Render every line of the material below as a Markdown table with two columns, No. and Entry: the row number in No. and the line itself in Entry. Leave out any blank lines.
══ Records for this exercise ══
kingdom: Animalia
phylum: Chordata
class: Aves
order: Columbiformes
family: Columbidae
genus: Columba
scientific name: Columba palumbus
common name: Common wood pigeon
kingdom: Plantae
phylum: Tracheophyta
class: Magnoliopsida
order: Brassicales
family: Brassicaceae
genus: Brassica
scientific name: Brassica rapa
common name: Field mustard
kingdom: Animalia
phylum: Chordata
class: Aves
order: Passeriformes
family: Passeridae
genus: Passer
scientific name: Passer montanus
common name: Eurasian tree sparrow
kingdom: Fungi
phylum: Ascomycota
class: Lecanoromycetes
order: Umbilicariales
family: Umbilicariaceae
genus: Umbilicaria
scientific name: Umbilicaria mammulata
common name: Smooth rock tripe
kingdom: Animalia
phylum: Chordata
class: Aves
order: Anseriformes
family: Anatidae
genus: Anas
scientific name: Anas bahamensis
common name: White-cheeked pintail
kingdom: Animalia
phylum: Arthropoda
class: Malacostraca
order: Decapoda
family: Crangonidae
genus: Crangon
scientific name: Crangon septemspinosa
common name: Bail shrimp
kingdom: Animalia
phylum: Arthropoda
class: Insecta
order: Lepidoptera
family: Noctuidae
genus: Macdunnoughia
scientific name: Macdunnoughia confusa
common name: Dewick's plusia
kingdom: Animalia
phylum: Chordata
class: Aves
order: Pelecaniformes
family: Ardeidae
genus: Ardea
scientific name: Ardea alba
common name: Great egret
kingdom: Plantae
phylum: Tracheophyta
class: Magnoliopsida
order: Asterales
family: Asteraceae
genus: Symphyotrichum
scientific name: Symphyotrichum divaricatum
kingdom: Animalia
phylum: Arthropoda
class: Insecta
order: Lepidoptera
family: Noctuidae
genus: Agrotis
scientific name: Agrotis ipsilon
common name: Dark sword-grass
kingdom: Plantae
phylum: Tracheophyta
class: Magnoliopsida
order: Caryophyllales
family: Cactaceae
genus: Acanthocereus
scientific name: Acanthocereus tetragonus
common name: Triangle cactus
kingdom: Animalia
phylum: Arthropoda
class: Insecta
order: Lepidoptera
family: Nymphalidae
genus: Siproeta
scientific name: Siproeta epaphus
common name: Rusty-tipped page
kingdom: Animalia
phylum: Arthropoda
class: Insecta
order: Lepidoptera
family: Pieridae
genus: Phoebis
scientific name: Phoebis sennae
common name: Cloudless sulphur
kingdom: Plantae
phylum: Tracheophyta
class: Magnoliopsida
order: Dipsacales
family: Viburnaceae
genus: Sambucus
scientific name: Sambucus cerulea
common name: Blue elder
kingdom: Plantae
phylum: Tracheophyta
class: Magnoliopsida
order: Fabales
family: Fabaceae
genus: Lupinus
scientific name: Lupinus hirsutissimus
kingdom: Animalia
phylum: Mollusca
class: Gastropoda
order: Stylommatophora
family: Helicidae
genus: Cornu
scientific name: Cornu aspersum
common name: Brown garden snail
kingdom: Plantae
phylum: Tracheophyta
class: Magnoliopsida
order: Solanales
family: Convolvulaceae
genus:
═══
Complete response
| No. | Entry |
|---|---|
| 1 | kingdom: Animalia |
| 2 | phylum: Chordata |
| 3 | class: Aves |
| 4 | order: Columbiformes |
| 5 | family: Columbidae |
| 6 | genus: Columba |
| 7 | scientific name: Columba palumbus |
| 8 | common name: Common wood pigeon |
| 9 | kingdom: Plantae |
| 10 | phylum: Tracheophyta |
| 11 | class: Magnoliopsida |
| 12 | order: Brassicales |
| 13 | family: Brassicaceae |
| 14 | genus: Brassica |
| 15 | scientific name: Brassica rapa |
| 16 | common name: Field mustard |
| 17 | kingdom: Animalia |
| 18 | phylum: Chordata |
| 19 | class: Aves |
| 20 | order: Passeriformes |
| 21 | family: Passeridae |
| 22 | genus: Passer |
| 23 | scientific name: Passer montanus |
| 24 | common name: Eurasian tree sparrow |
| 25 | kingdom: Fungi |
| 26 | phylum: Ascomycota |
| 27 | class: Lecanoromycetes |
| 28 | order: Umbilicariales |
| 29 | family: Umbilicariaceae |
| 30 | genus: Umbilicaria |
| 31 | scientific name: Umbilicaria mammulata |
| 32 | common name: Smooth rock tripe |
| 33 | kingdom: Animalia |
| 34 | phylum: Chordata |
| 35 | class: Aves |
| 36 | order: Anseriformes |
| 37 | family: Anatidae |
| 38 | genus: Anas |
| 39 | scientific name: Anas bahamensis |
| 40 | common name: White-cheeked pintail |
| 41 | kingdom: Animalia |
| 42 | phylum: Arthropoda |
| 43 | class: Malacostraca |
| 44 | order: Decapoda |
| 45 | family: Crangonidae |
| 46 | genus: Crangon |
| 47 | scientific name: Crangon septemspinosa |
| 48 | common name: Bail shrimp |
| 49 | kingdom: Animalia |
| 50 | phylum: Arthropoda |
| 51 | class: Insecta |
| 52 | order: Lepidoptera |
| 53 | family: Noctuidae |
| 54 | genus: Macdunnoughia |
| 55 | scientific name: Macdunnoughia confusa |
| 56 | common name: Dewick's plusia |
| 57 | kingdom: Animalia |
| 58 | phylum: Chordata |
| 59 | class: Aves |
| 60 | order: Pelecaniformes |
| 61 | family: Ardeidae |
| 62 | genus: Ardea |
| 63 | scientific name: Ardea alba |
| 64 | common name: Great egret |
| 65 | kingdom: Plantae |
| 66 | phylum: Tracheophyta |
| 67 | class: Magnoliopsida |
| 68 | order: Asterales |
| 69 | family: Asteraceae |
| 70 | genus: Symphyotrichum |
| 71 | scientific name: Symphyotrichum divaricatum |
| 72 | kingdom: Animalia |
| 73 | phylum: Arthropoda |
| 74 | class: Insecta |
| 75 | order: Lepidoptera |
| 76 | family: Noctuidae |
| 77 | genus: Agrotis |
| 78 | scientific name: Agrotis ipsilon |
| 79 | common name: Dark sword-grass |
| 80 | kingdom: Plantae |
| 81 | phylum: Tracheophyta |
| 82 | class: Magnoliopsida |
| 83 | order: Caryophyllales |
| 84 | family: Cactaceae |
| 85 | genus: Acanthocereus |
| 86 | scientific name: Acanthocereus tetragonus |
| 87 | common name: Triangle cactus |
| 88 | kingdom: Animalia |
| 89 | phylum: Arthropoda |
| 90 | class: Insecta |
| 91 | order: Lepidoptera |
| 92 | family: Nymphalidae |
| 93 | genus: Siproeta |
| 94 | scientific name: Siproeta epaphus |
| 95 | common name: Rusty-tipped page |
| 96 | kingdom: Animalia |
| 97 | phylum: Arthropoda |
| 98 | class: Insecta |
| 99 | order: Lepidoptera |
| 100 | family: Pieridae |
| 101 | genus: Phoebis |
| 102 | scientific name: Phoebis sennae |
| 103 | common name: Cloudless sulphur |
| 104 | kingdom: Plantae |
| 105 | phylum: Tracheophyta |
| 106 | class: Magnoliopsida |
| 107 | order: Dipsacales |
| 108 | family: Viburnaceae |
| 109 | genus: Sambucus |
| 110 | scientific name: Sambucus cerulea |
| 111 | common name: Blue elder |
| 112 | kingdom: Plantae |
| 113 | phylum: Tracheophyta |
| 114 | class: Magnoliopsida |
| 115 | order: Fabales |
| 116 | family: Fabaceae |
| 117 | genus: Lupinus |
| 118 | scientific name: Lupinus hirsutissimus |
| 119 | kingdom: Animalia |
| 120 | phylum: Mollusca |
| 121 | class: Gastropoda |
| 122 | order: Stylommatophora |
| 123 | family: Helicidae |
| 124 | genus: Cornu |
| 125 | scientific name: Cornu aspersum |
| 126 | common name: Brown garden snail |
| 127 | kingdom: Plantae |
| 128 | phylum: Tracheophyta |
| 129 | class: Magnoliopsida |
| 130 | order: Solanales |
| 131 | family: Convolvulaceae |
| 132 | genus: |